If you do the same thing over and over, you often improve it. It might, according to Malcolm Gladwell, take you 10,000 hours or so. But the repetition should mean you eventually get better at doing that same thing. The emphasis, however, is on ‘same’. You won’t necessarily do anything new or different.

Marketing and brands are a world away from this, thriving on differentiation and distinctiveness rather than simply mimicking the work of the company down the road. Disruption is the new norm.

The digital revolution has been the death knell for numerous brands. Media has grown exponentially, and is no longer solely the playground of journalists and brands. Customers and critics are creating content quicker than companies can.

In this new, transparent age, where everyone can know so much more and post about it immediately, mighty untouchables are suddenly toppled or tripping themselves up – United Airlines and Nivea are the latest in the firing line. This is because consumers aren’t just media literate. They are marketing literate, too. “Excuse me, your strategy is showing, so don’t expect me to fall for that!”

Meantime, there is a stream of unexpected new entries into old markets. Who would have predicted that Amazon would want to be in fresh foods, or that Apple would want to be a key player in the health and wellness market?

In a world of change, we need more changemakers. As George Bernard Shaw said: “The reasonable man adapts himself to the conditions that surround him. The unreasonable man adapts surrounding conditions to himself. Progress therefore depends upon the unreasonable man.”

It is the time to be unreasonable. It is a time for deviants. The question is how deviant do you want to be?

Deviancy isn’t like pregnancy. It’s not something you either are or aren’t. There are three degrees of deviancy: diversion, disruption and dreaming. How radical, how different do you want or need to be?

At its mildest, deviancy diverts you and your brand from your normal path. It encourages you to consider changes to and adaptations of your normal practices.

Be a little more extreme and you are looking for an idea that disrupts what you do; it challenges the very game you are playing.

At its most extreme, being deviant encourages you to dream the fantastic, the wild; to wish for things that won’t happen until someone like you decides to make them happen.

What game do you want to play and by whose rules?

Once you’ve decided how deviant you want to be, you can work out what game you should be playing…if you aren’t being deviant, you are playing the current game by the current rules – probably aiming to do so better than anyone else. It’s the conventional strategy, with more and/or better of the same game. This doesn’t mean you can’t be excellent; it’s the desire to be the All Blacks in rugby union.

‘Diversion’ suggests you are playing the same fundamental game while selectively changing some of the rules – hopefully to your advantage.
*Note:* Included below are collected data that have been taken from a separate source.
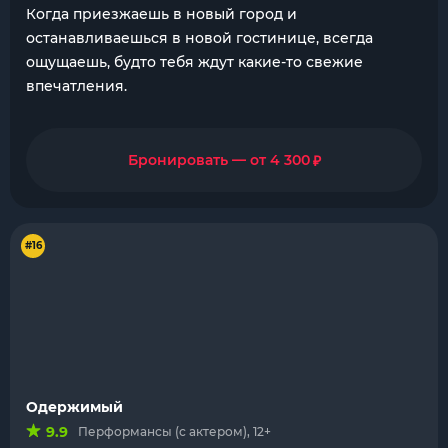
Когда приезжаешь в новый город и
останавливаешься в новой гостинице, всегда
ощущаешь, будто тебя ждут какие-то свежие
впечатления.
₽
Бронировать — от 4 300
#16
Одержимый
9.9
Перформансы (с актером), 12+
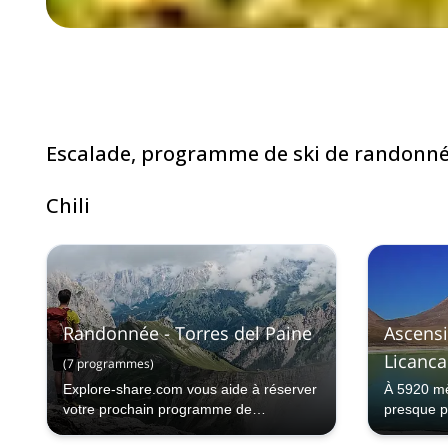
Escalade, programme de ski de randonnée 
Chili
Randonnée - Torres del Paine
Ascensi
Licanca
(
7
programmes
)
Explore-share.com vous aide à réserver
À 5920 mè
votre prochain programme de
presque pa
randonnée à Torres del Paine.
Verde. C'e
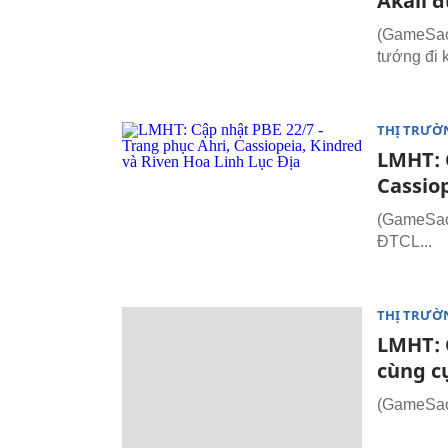
Akali 
(GameSao.
tướng đi 
THỊ TRƯỜ
LMHT: 
Cassiop
(GameSao
ĐTCL...
THỊ TRƯỜ
LMHT: C
cùng c
(GameSao.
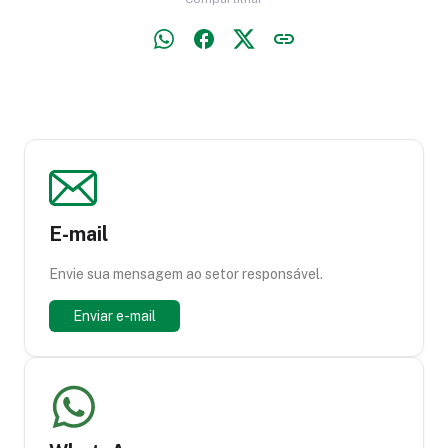
E-mail
Envie sua mensagem ao setor responsável.
Enviar e-mail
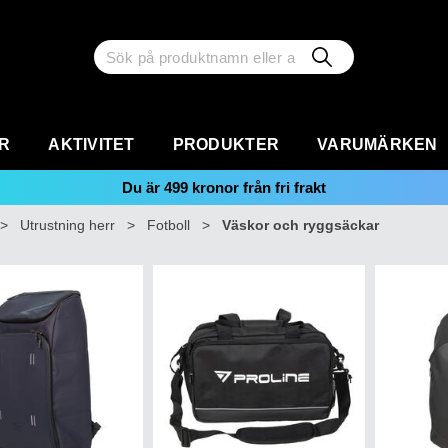
R
AKTIVITET
PRODUKTER
VARUMÄRKEN
Du är
499
kronor från fri frakt
>
Utrustning herr
>
Fotboll
>
Väskor och ryggsäckar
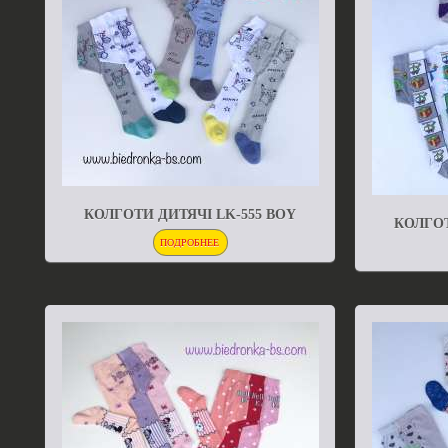
КОЛГОТИ ДИТЯЧІ LK-555 BOY
КОЛГОТ
ПОДРОБНЕЕ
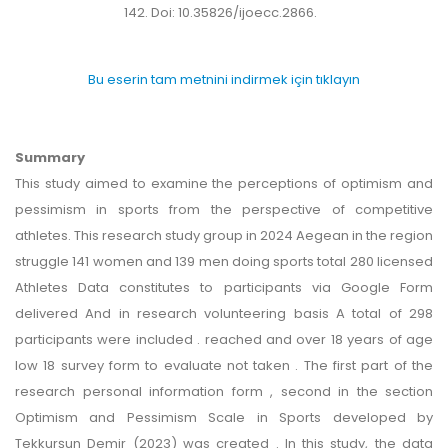
142. Doi: 10.35826/ijoecc.2866.
Bu eserin tam metnini indirmek için tıklayın
Summary
This study aimed to examine the perceptions of optimism and
pessimism in sports from the perspective of competitive
athletes. This research study group in 2024 Aegean in the region
struggle 141 women and 139 men doing sports total 280 licensed
Athletes Data constitutes to participants via Google Form
delivered And in research volunteering basis A total of 298
participants were included . reached and over 18 years of age
low 18 survey form to evaluate not taken . The first part of the
research personal information form , second in the section
Optimism and Pessimism Scale in Sports developed by
Tekkurşun Demir (2023) was created . In this study, the data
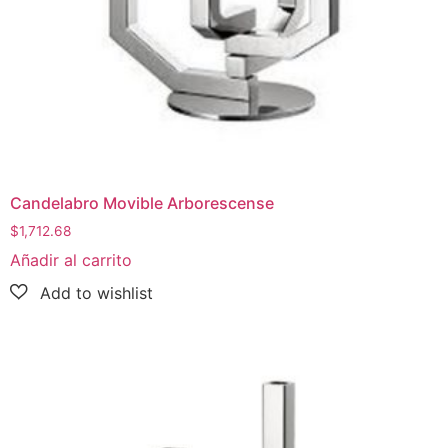
Candelabro Movible Arborescense
$
1,712.68
Añadir al carrito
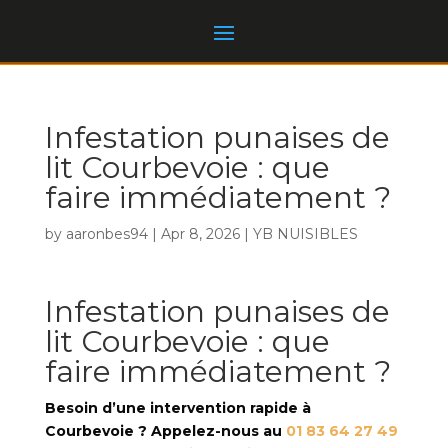
Infestation punaises de
lit Courbevoie : que
faire immédiatement ?
by
aaronbes94
|
Apr 8, 2026
|
YB NUISIBLES
Infestation punaises de
lit Courbevoie : que
faire immédiatement ?
Besoin d’une intervention rapide à
Courbevoie ? Appelez-nous au
01 83 64 27 49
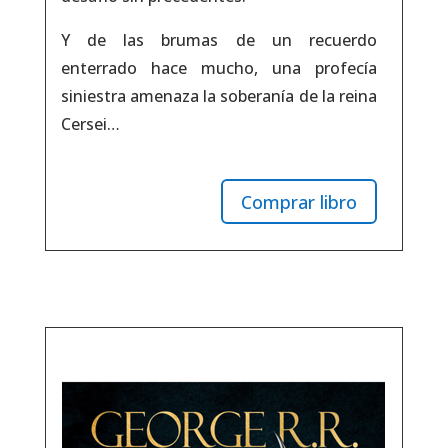
Y de las brumas de un recuerdo
enterrado hace mucho, una profecía
siniestra amenaza la soberanía de la reina
Cersei…
Comprar libro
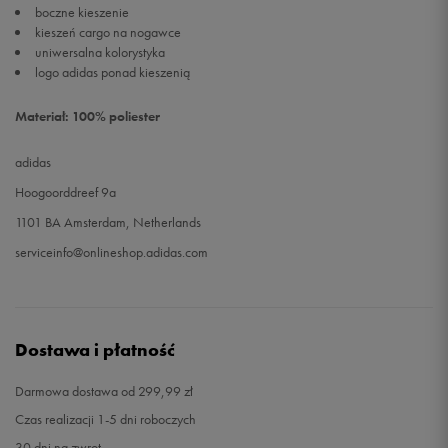
boczne kieszenie
kieszeń cargo na nogawce
uniwersalna kolorystyka
logo adidas ponad kieszenią
Materiał: 100% poliester
adidas
Hoogoorddreef 9a
1101 BA Amsterdam, Netherlands
serviceinfo@onlineshop.adidas.com
Dostawa i płatność
Darmowa dostawa od 299,99 zł
Czas realizacji 1-5 dni roboczych
30 dni na zwrot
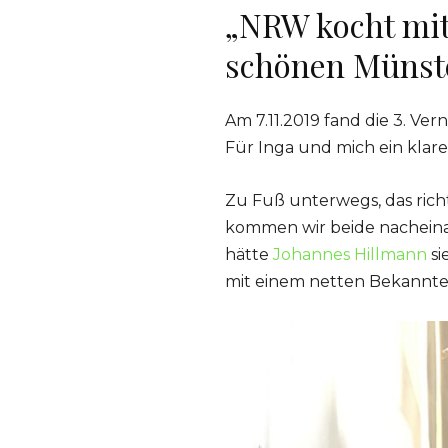
„NRW kocht mit
schönen Münst
Am 7.11.2019 fand die 3. Ve
Für Inga und mich ein klar
Zu Fuß unterwegs, das rich
kommen wir beide nacheinan
hätte
Johannes Hillmann
si
mit einem netten Bekannt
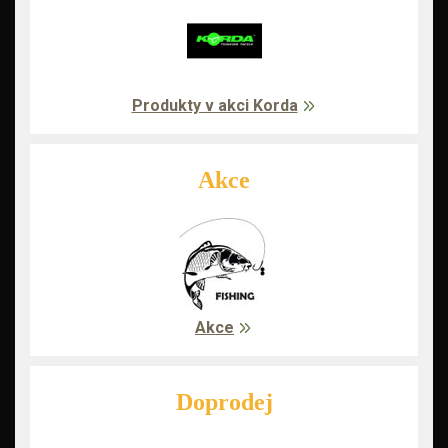
Produkty v akci Korda
Akce
Akce
Doprodej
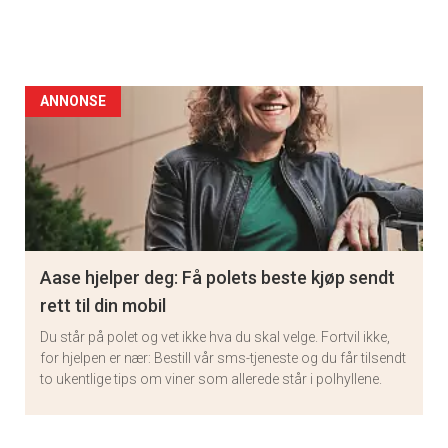
ANNONSE
Aase hjelper deg: Få polets beste kjøp sendt
rett til din mobil
Du står på polet og vet ikke hva du skal velge. Fortvil ikke,
for hjelpen er nær: Bestill vår sms-tjeneste og du får tilsendt
to ukentlige tips om viner som allerede står i polhyllene.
It is rugby league rather than rugby union.

‘Disruption’ suggests you want to play a new game, while selectively retaining a few rules from the original. It is no longer rugby – but there some similarities: it might be American football.

‘Dreaming’ is a whole new game with a whole new set of rules.
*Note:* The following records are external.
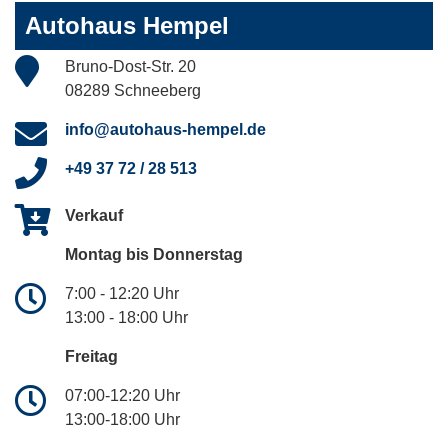
Autohaus Hempel
Bruno-Dost-Str. 20
08289 Schneeberg
info@autohaus-hempel.de
+49 37 72 / 28 513
Verkauf
Montag bis Donnerstag
7:00 - 12:20 Uhr
13:00 - 18:00 Uhr
Freitag
07:00-12:20 Uhr
13:00-18:00 Uhr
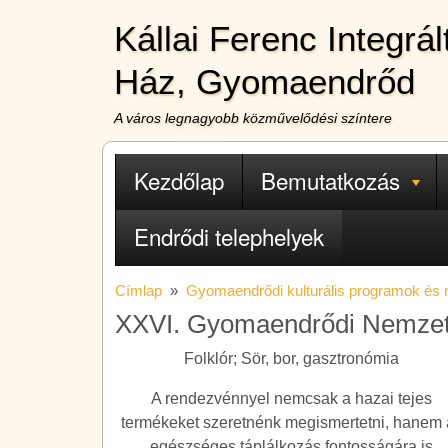
Ugrás a tartalomra
Kállai Ferenc Integrá
Ház, Gyomaendrőd
A város legnagyobb közművelődési színtere
Fő navigáció
Kezdőlap
Bemutatkozás
Endrődi telephelyek
Címlap
Gyomaendrődi kulturális programok és
XXVI. Gyomaendrődi Nemzetkö
Folklór; Sör, bor, gasztronómia
A rendezvénnyel nemcsak a hazai tejes
termékeket szeretnénk megismertetni, hanem 
egészséges táplálkozás fontosságára is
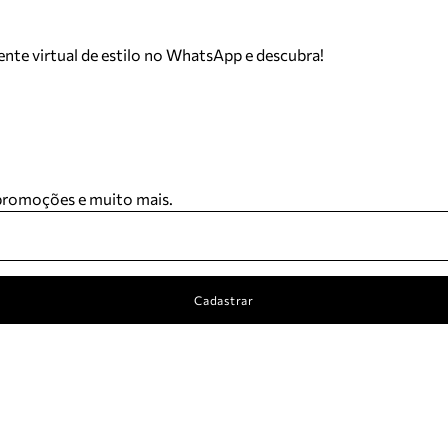
tente virtual de estilo no WhatsApp e descubra!
 promoções e muito mais.
Cadastrar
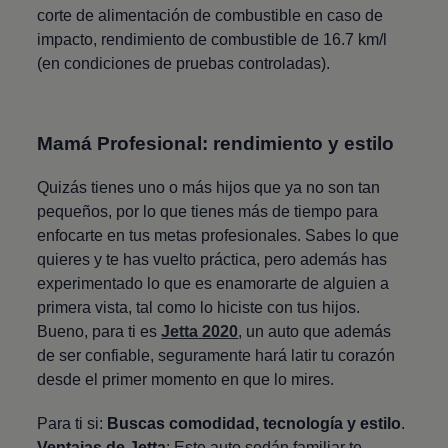
corte de alimentación de combustible en caso de
impacto, rendimiento de combustible de 16.7 km/l
(en condiciones de pruebas controladas).
Mamá Profesional: rendimiento y estilo
Quizás tienes uno o más hijos que ya no son tan
pequeños, por lo que tienes más de tiempo para
enfocarte en tus metas profesionales. Sabes lo que
quieres y te has vuelto práctica, pero además has
experimentado lo que es enamorarte de alguien a
primera vista, tal como lo hiciste con tus hijos.
Bueno, para ti es
Jetta
2020
, un auto que además
de ser confiable, seguramente hará latir tu corazón
desde el primer momento en que lo mires.
Para ti si:
Buscas comodidad, tecnología y estilo
.
Ventajas de
Jetta
: Este auto sedán familiar te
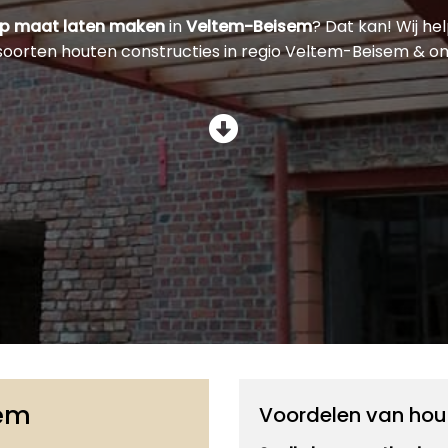
op maat laten maken
in
Veltem-Beisem
? Dat kan! Wij he
 soorten houten constructies in regio Veltem-Beisem & o
sem
Voordelen van hou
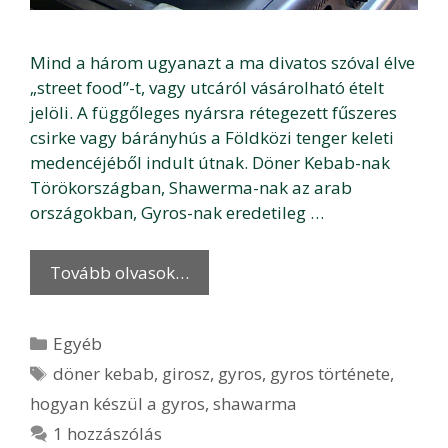
Mind a három ugyanazt a ma divatos szóval élve
„street food”-t, vagy utcáról vásárolható ételt
jelöli. A függőleges nyársra rétegezett fűszeres
csirke vagy bárányhús a Földközi tenger keleti
medencéjéből indult útnak. Döner Kebab-nak
Törökországban, Shawerma-nak az arab
országokban, Gyros-nak eredetileg …
Tovább olvasok…
Kategória
Egyéb
Címkék
döner kebab
,
girosz
,
gyros
,
gyros története
,
hogyan készül a gyros
,
shawarma
1 hozzászólás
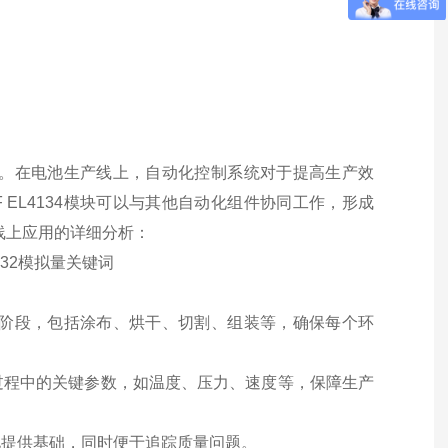
系统中。在电池生产线上，自动化控制系统对于提高生产效
 EL4134模块可以与其他自动化组件协同工作，形成
产线上应用的详细分析：
的各个阶段，包括涂布、烘干、切割、组装等，确保每个环
过程中的关键参数，如温度、压力、速度等，保障生产
化提供基础，同时便于追踪质量问题。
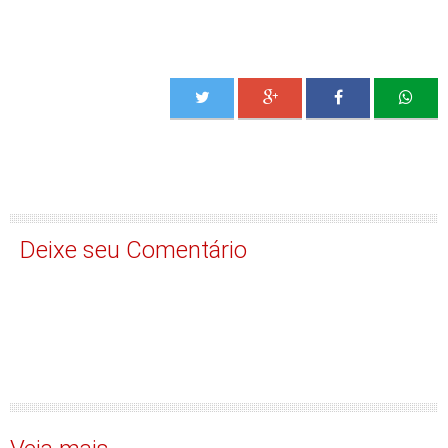
Deixe seu Comentário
The processes and means of brands achieving these levels of deviancy will vary for each form.

Milder deviations will probably remain more customer-led; rooted in identifying what people are asking for; the changes they can articulate.
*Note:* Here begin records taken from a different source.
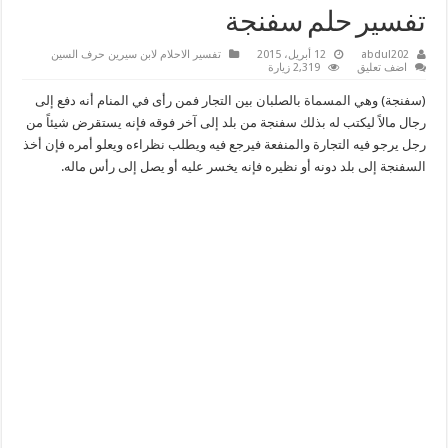
تفسير حلم سفنجة
abdul202
12 أبريل، 2015
تفسير الاحلام لابن سيرين حرف السين
اضف تعليق
2,319 زيارة
(سفنجة) وهي المسماة بالصلبان بين التجار فمن رأى في المنام أنه دفع إلى
رجال مالاً ليكتب له بذلك سفنجة من بلد إلى آخر فوقه فإنه يستقرض شيئاً من
رجل يرجو فيه التجارة والمنفعة فيرجع فيه ويطلب نظراءه ويعلو أمره فإن أخذ
السفنجة إلى بلد دونه أو نظيره فإنه يخسر عليه أو يصل إلى رأس ماله.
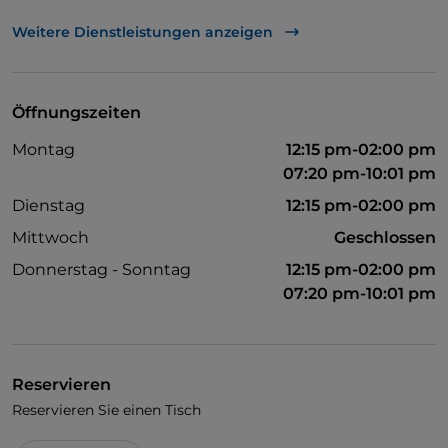
TheFork PAY
Weitere Dienstleistungen anzeigen
UnionPay über TheFork PAY
Visa
Öffnungszeiten
Behindertengerechter Zugang
Montag
12:15 pm-02:00 pm
Haustiere erlaubt
07:20 pm-10:01 pm
Es wird Englisch gesprochen
Dienstag
12:15 pm-02:00 pm
Mittwoch
Geschlossen
Es wird Französisch gesprochen
Donnerstag - Sonntag
12:15 pm-02:00 pm
WLAN
07:20 pm-10:01 pm
Reservieren
Reservieren Sie einen Tisch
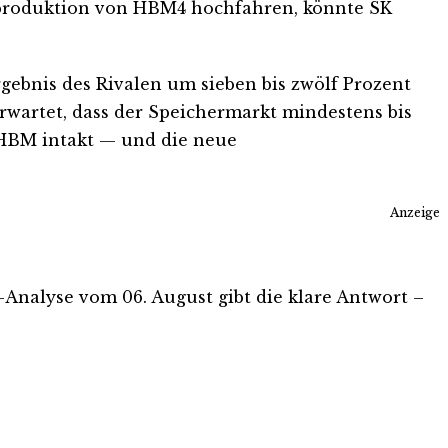
enproduktion von HBM4 hochfahren, könnte SK
ebnis des Rivalen um sieben bis zwölf Prozent
erwartet, dass der Speichermarkt mindestens bis
i HBM intakt — und die neue
Anzeige
is-Analyse vom 06. August gibt die klare Antwort –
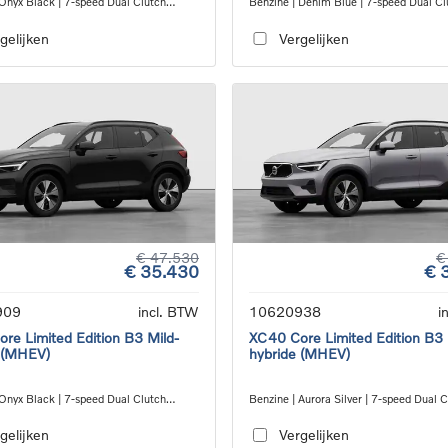
 Onyx Black | 7-speed Dual Clutch
Benzine | Denim Blue | 7-speed Dual Cl
ion
transmission
gelijken
Vergelijken
€ 47.530
€
€ 35.430
€ 
909
incl. BTW
10620938
i
re Limited Edition B3 Mild-
XC40 Core Limited Edition B3 
 (MHEV)
hybride (MHEV)
 Onyx Black | 7-speed Dual Clutch
Benzine | Aurora Silver | 7-speed Dual 
ion
transmission
gelijken
Vergelijken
At the other end of the spectrum, the dreaming will need to access the dreamers; the extremists; the leading edge and more; drawing from more unusual and less predictable sources such as intuition, creativity, science fiction and beyond – the crazies. It may also start with technology, however contradictory that may sound to some.

So diverter, disruptor or dreamer, which one do you want to be?

Because doing nothing is not an option.